(Given records)
..........

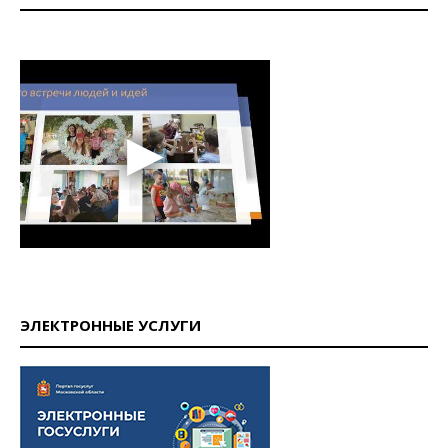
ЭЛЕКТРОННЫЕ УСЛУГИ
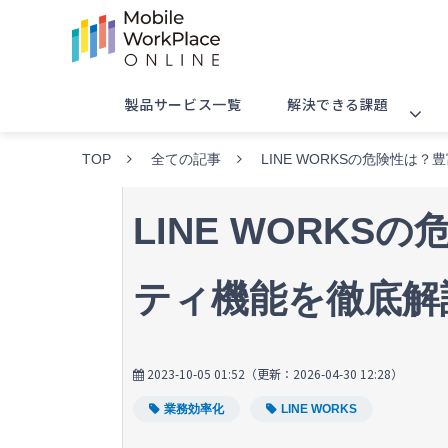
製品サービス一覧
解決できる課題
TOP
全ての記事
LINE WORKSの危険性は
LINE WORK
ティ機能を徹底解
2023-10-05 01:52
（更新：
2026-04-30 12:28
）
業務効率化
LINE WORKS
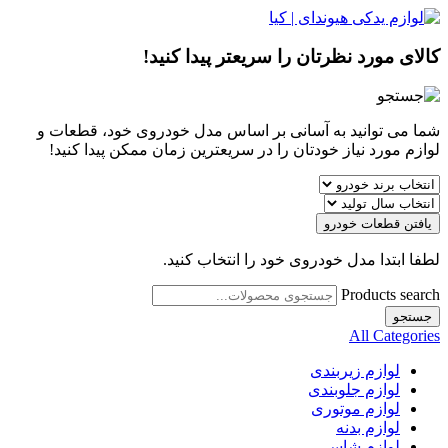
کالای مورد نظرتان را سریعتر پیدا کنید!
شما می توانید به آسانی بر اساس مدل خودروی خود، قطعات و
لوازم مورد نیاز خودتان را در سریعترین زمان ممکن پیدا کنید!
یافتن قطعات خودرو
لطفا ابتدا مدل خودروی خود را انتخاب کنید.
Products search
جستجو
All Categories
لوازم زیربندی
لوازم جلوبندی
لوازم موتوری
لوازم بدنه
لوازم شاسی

..........

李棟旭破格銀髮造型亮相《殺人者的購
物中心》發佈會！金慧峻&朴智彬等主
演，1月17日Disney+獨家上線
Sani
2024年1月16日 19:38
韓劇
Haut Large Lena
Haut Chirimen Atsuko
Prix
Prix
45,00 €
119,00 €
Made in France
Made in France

..........

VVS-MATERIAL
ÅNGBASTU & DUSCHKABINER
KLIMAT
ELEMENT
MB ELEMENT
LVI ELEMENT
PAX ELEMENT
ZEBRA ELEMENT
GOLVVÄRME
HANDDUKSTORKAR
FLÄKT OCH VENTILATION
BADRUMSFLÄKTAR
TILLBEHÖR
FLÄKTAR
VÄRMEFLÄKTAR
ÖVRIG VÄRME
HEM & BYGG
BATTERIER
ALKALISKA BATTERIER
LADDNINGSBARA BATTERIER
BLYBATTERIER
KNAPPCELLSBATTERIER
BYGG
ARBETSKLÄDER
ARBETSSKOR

..........

(Assigned task) Calculate the number of lines above that include the word "کنید", giving that number by itself.

(Task result) 3